____ RECORDS FOR THIS TASK

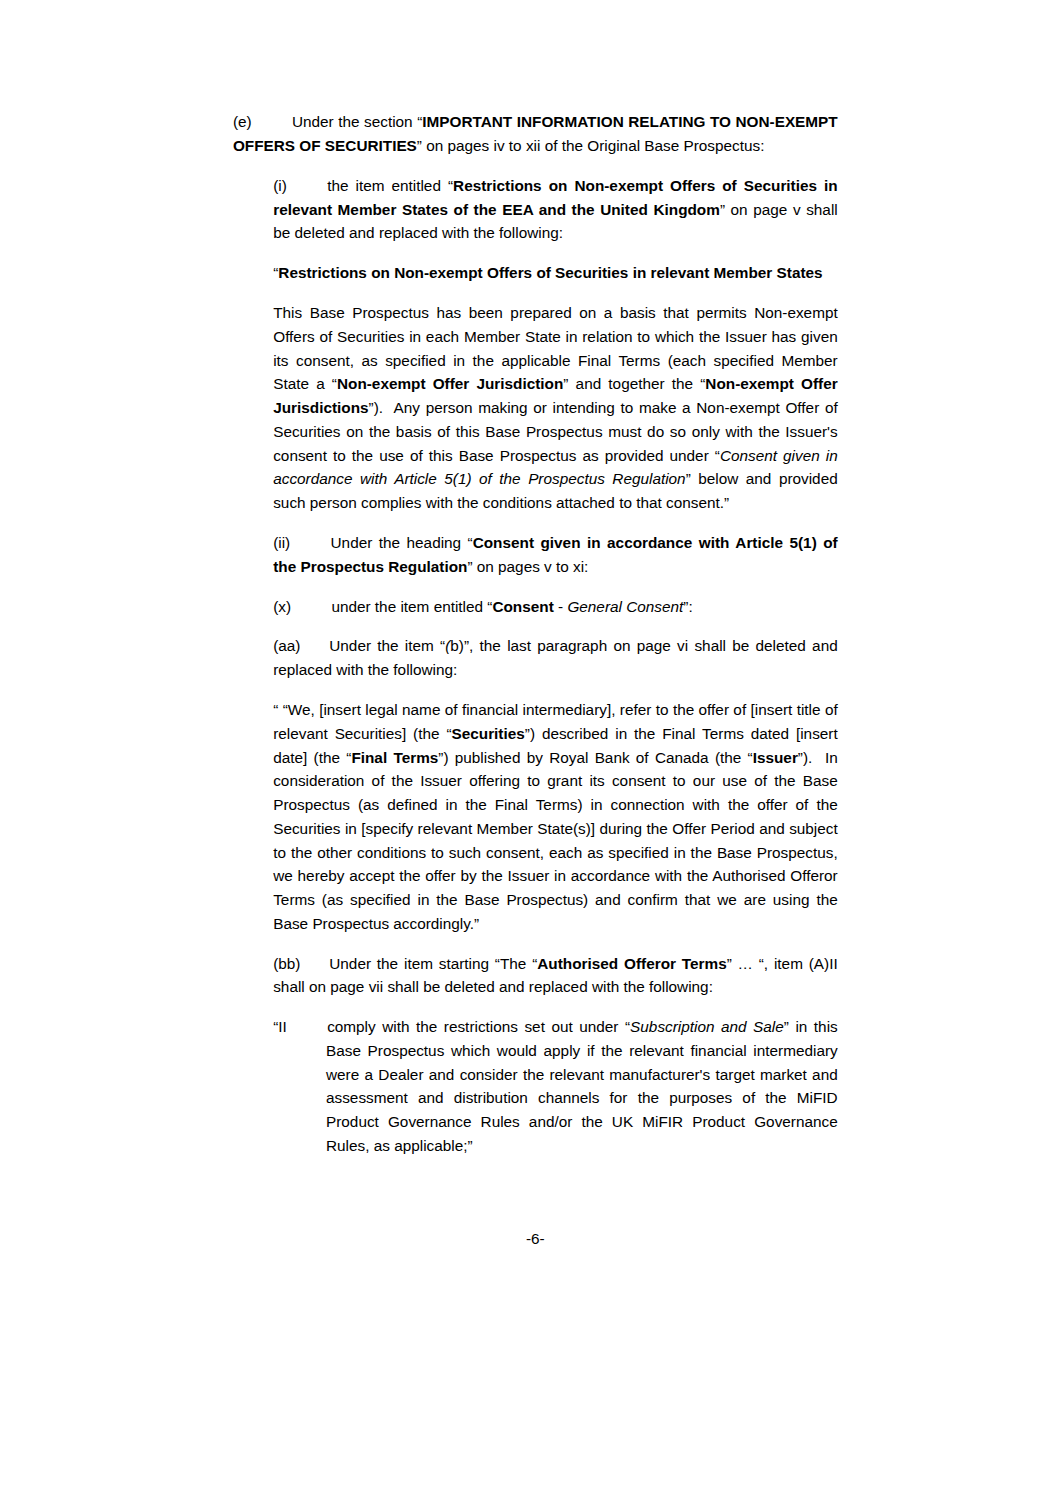(e) Under the section “IMPORTANT INFORMATION RELATING TO NON-EXEMPT OFFERS OF SECURITIES” on pages iv to xii of the Original Base Prospectus:
(i) the item entitled “Restrictions on Non-exempt Offers of Securities in relevant Member States of the EEA and the United Kingdom” on page v shall be deleted and replaced with the following:
“Restrictions on Non-exempt Offers of Securities in relevant Member States
This Base Prospectus has been prepared on a basis that permits Non-exempt Offers of Securities in each Member State in relation to which the Issuer has given its consent, as specified in the applicable Final Terms (each specified Member State a “Non-exempt Offer Jurisdiction” and together the “Non-exempt Offer Jurisdictions”). Any person making or intending to make a Non-exempt Offer of Securities on the basis of this Base Prospectus must do so only with the Issuer's consent to the use of this Base Prospectus as provided under “Consent given in accordance with Article 5(1) of the Prospectus Regulation” below and provided such person complies with the conditions attached to that consent.”
(ii) Under the heading “Consent given in accordance with Article 5(1) of the Prospectus Regulation” on pages v to xi:
(x) under the item entitled “Consent - General Consent”:
(aa) Under the item “(b)”, the last paragraph on page vi shall be deleted and replaced with the following:
“ “We, [insert legal name of financial intermediary], refer to the offer of [insert title of relevant Securities] (the “Securities”) described in the Final Terms dated [insert date] (the “Final Terms”) published by Royal Bank of Canada (the “Issuer”). In consideration of the Issuer offering to grant its consent to our use of the Base Prospectus (as defined in the Final Terms) in connection with the offer of the Securities in [specify relevant Member State(s)] during the Offer Period and subject to the other conditions to such consent, each as specified in the Base Prospectus, we hereby accept the offer by the Issuer in accordance with the Authorised Offeror Terms (as specified in the Base Prospectus) and confirm that we are using the Base Prospectus accordingly.”
(bb) Under the item starting “The “Authorised Offeror Terms” … “, item (A)II shall on page vii shall be deleted and replaced with the following:
“II comply with the restrictions set out under “Subscription and Sale” in this Base Prospectus which would apply if the relevant financial intermediary were a Dealer and consider the relevant manufacturer's target market and assessment and distribution channels for the purposes of the MiFID Product Governance Rules and/or the UK MiFIR Product Governance Rules, as applicable;”
-6-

________

- **TASK**
The output has to match the data above line for line, except that pictures are dropped.

- **ANSWER SPACE**
(e) Under the section “IMPORTANT INFORMATION RELATING TO NON-EXEMPT OFFERS OF SECURITIES” on pages iv to xii of the Original Base Prospectus:
(i) the item entitled “Restrictions on Non-exempt Offers of Securities in relevant Member States of the EEA and the United Kingdom” on page v shall be deleted and replaced with the following:
“Restrictions on Non-exempt Offers of Securities in relevant Member States
This Base Prospectus has been prepared on a basis that permits Non-exempt Offers of Securities in each Member State in relation to which the Issuer has given its consent, as specified in the applicable Final Terms (each specified Member State a “Non-exempt Offer Jurisdiction” and together the “Non-exempt Offer Jurisdictions”). Any person making or intending to make a Non-exempt Offer of Securities on the basis of this Base Prospectus must do so only with the Issuer's consent to the use of this Base Prospectus as provided under “Consent given in accordance with Article 5(1) of the Prospectus Regulation” below and provided such person complies with the conditions attached to that consent.”
(ii) Under the heading “Consent given in accordance with Article 5(1) of the Prospectus Regulation” on pages v to xi:
(x) under the item entitled “Consent - General Consent”:
(aa) Under the item “(b)”, the last paragraph on page vi shall be deleted and replaced with the following:
“ “We, [insert legal name of financial intermediary], refer to the offer of [insert title of relevant Securities] (the “Securities”) described in the Final Terms dated [insert date] (the “Final Terms”) published by Royal Bank of Canada (the “Issuer”). In consideration of the Issuer offering to grant its consent to our use of the Base Prospectus (as defined in the Final Terms) in connection with the offer of the Securities in [specify relevant Member State(s)] during the Offer Period and subject to the other conditions to such consent, each as specified in the Base Prospectus, we hereby accept the offer by the Issuer in accordance with the Authorised Offeror Terms (as specified in the Base Prospectus) and confirm that we are using the Base Prospectus accordingly.”
(bb) Under the item starting “The “Authorised Offeror Terms” … “, item (A)II shall on page vii shall be deleted and replaced with the following:
“II comply with the restrictions set out under “Subscription and Sale” in this Base Prospectus which would apply if the relevant financial intermediary were a Dealer and consider the relevant manufacturer's target market and assessment and distribution channels for the purposes of the MiFID Product Governance Rules and/or the UK MiFIR Product Governance Rules, as applicable;”
-6-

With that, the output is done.